In a paper published in the EMBO Journal in February, the Danial (Molecular Metabolism/ Dana Farber Cancer Institute) and Shirihai (UCLA) labs reported that fatty acid utilization is selectively coupled to mitochondrial morphology.
Increasing evidence indicates that changes in fuel utilization are associated with altered mitochondrial membrane morphology through fusion and fission events. However, the causality of the relationship between mitochondrial morphology and fuel metabolism has remained unclear.
In this study, Molecular Metabolism/ Dana Farber Cancer Institute researchers and their collaborators at UCLA found that forced mitochondrial elongation by genetic manipulation selectively diminishes fatty acid oxidation, while forced fragmentation augments fatty acid oxidation without affecting the mitochondrial handling of other fuel substrates.
The findings indicate that the link between mitochondrial fragmentation and fatty acid oxidation is not only conserved across multiple cell types but is also required for specific fatty acid oxidation-driven functions.
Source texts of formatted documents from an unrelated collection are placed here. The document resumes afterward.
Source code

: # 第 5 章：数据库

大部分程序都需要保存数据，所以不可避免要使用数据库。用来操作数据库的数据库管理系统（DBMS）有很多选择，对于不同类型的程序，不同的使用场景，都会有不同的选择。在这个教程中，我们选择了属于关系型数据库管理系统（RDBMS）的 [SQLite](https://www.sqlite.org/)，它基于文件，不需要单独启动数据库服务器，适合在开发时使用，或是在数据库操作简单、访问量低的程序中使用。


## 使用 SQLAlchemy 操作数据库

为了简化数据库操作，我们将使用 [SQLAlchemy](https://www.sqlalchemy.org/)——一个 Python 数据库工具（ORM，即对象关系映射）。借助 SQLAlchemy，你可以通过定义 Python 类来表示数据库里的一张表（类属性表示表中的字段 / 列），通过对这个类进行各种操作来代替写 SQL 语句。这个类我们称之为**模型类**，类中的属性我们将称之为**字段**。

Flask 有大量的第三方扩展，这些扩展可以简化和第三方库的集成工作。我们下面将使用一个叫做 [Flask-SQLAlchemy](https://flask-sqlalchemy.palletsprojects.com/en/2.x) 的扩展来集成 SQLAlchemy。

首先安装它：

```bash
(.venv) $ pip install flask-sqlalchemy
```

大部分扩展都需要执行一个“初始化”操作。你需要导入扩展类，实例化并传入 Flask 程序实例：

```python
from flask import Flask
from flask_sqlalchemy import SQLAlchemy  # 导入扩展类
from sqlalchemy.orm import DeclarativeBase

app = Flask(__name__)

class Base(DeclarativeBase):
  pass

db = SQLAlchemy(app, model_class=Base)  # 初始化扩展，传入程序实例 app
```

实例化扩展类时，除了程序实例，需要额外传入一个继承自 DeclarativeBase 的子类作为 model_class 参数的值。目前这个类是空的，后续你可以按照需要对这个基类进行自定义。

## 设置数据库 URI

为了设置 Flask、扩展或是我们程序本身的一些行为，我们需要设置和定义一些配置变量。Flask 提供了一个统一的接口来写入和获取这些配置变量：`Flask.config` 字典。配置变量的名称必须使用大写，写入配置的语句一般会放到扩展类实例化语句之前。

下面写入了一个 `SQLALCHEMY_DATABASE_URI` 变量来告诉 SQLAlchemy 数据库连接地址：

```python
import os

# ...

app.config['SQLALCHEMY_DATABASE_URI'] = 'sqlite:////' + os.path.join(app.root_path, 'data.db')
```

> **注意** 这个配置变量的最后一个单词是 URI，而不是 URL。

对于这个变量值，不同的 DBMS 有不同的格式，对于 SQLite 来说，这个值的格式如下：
These biological consequences include gluconeogenesis in hepatocytes, adaptive increases in β-cell insulin secretion in response to obesity, and survival of fatty acid oxidation-dependent cancer cells.
The researchers found that the effect of the mitochondrial morphology on fatty acid oxidation is selective for long-chain fatty acids, pointing to a particular rate-limiting enzyme in fatty acid oxidation – CPT1 – as the downstream effector of mitochondrial architecture. The activity of CPT1 is inhibited by the elongation of mitochondria but enhanced by their fragmentation.
Overall, these findings point to a physiologic role for mitochondrial fragmentation as a basic mechanism for regulating cellular fuel preference for fatty acids.